Catherine rose. She seemed quite her calm self again. She even smiled. And there was only a slight unsteadiness in her voice when she spoke.
“Oh, no, it isn’t, Stacey!” she said. “You don’t want to stay to dinner with us, but you’re going to, all the same.”
He laughed. “All right,” he assented.
CHAPTER II
“I wish,” thought Stacey nervously, when, on the afternoon of the next day but one, his train, slowing down, was passing through the suburbs of Vernon, “I wish that old things would either die outright or else live.”
For there in the distance crept by, on its hill, the Endicott School, where he had gone as a boy; here was a sudden glimpse of the Drive, where he had often motored with Marian. And old emotions stirred feebly within him like ghosts of their dead selves. He did not want them; they annoyed him. They had nothing to do with Stacey Carroll, 1919. They made him conscious of himself, that he had a self.
They were worse than anything he felt at sight of the small crowd which awaited him as the train swept into the station. Amusement submerged all other feelings then.
“Good Lord!” he exclaimed, “the conquering hero!”—and plunged down into the tumult.
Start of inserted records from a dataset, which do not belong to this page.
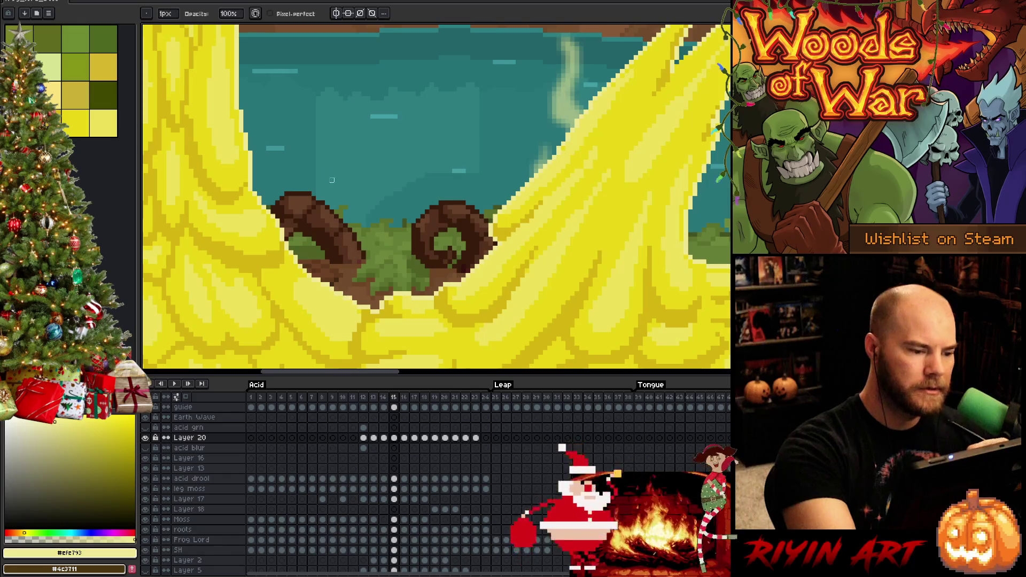
# - Try the eraser against the pencil, then pick up the mid yellow for shading strokes
pyautogui.press('e')
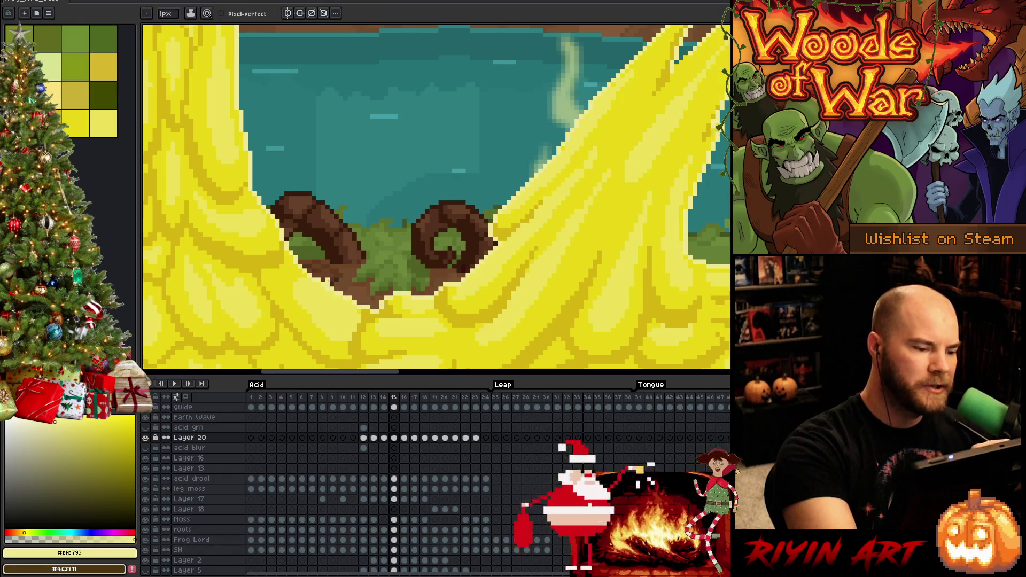
pyautogui.press('b')
pyautogui.press('e')
pyautogui.press('b')
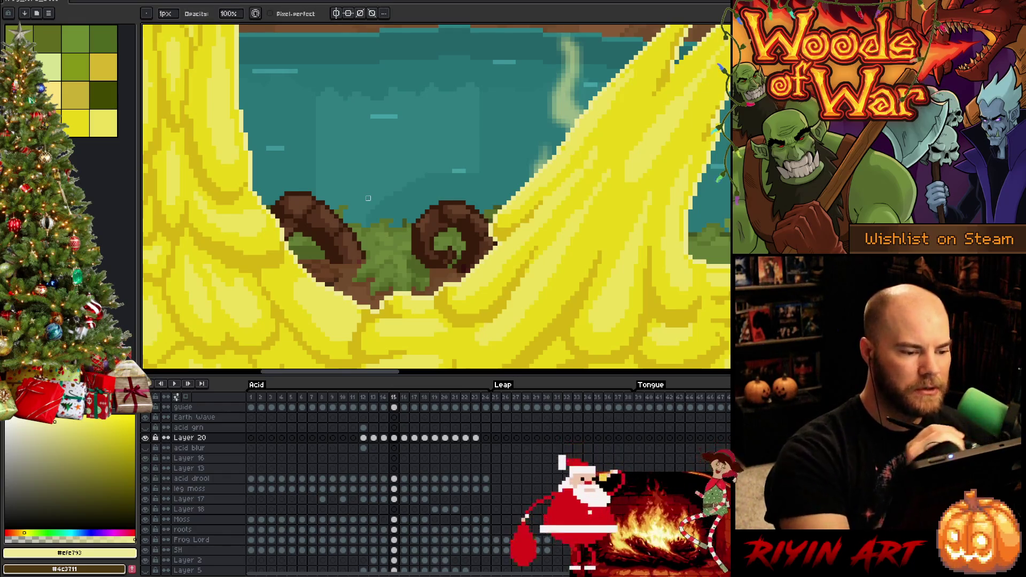
pyautogui.press('i')
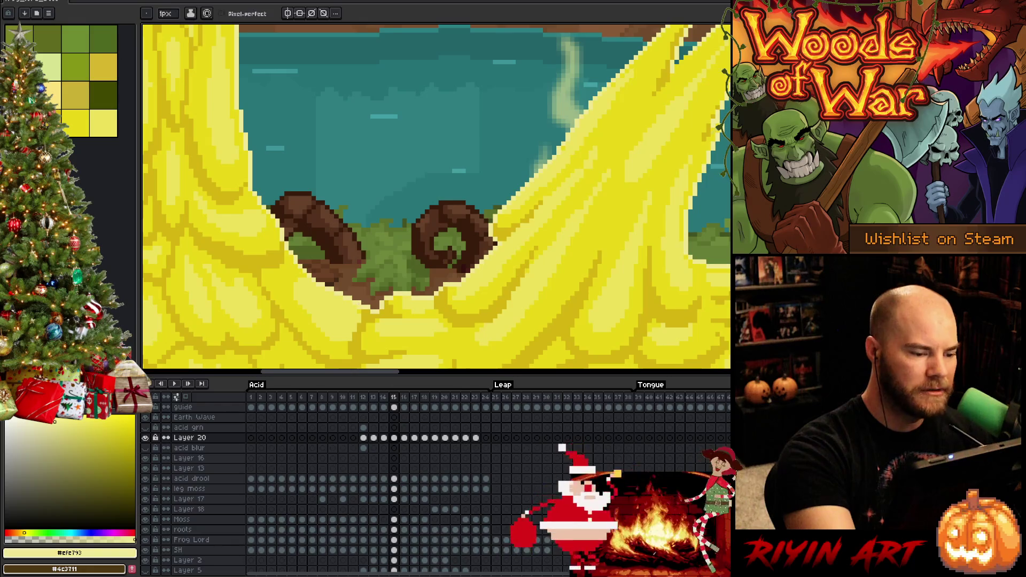
pyautogui.click(363, 307)
pyautogui.press('b')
There was his father, his face rigid with repressed emotion, his hand shaking Stacey’s vigorously. And there were half a dozen of his old friends standing back to let the family have free play. And here was his sister, Julie, fatter than in 1914, laughing and crying and kissing him and trying to talk all at once, while her pleasant-faced husband, Jimmy Prout, smilingly held out a hand across her shoulder and managed to grasp one of Stacey’s fingers.
Did they really care so much as all this for him? Stacey wondered, with remorse at feeling so little himself. Or was it just the dramatic moment?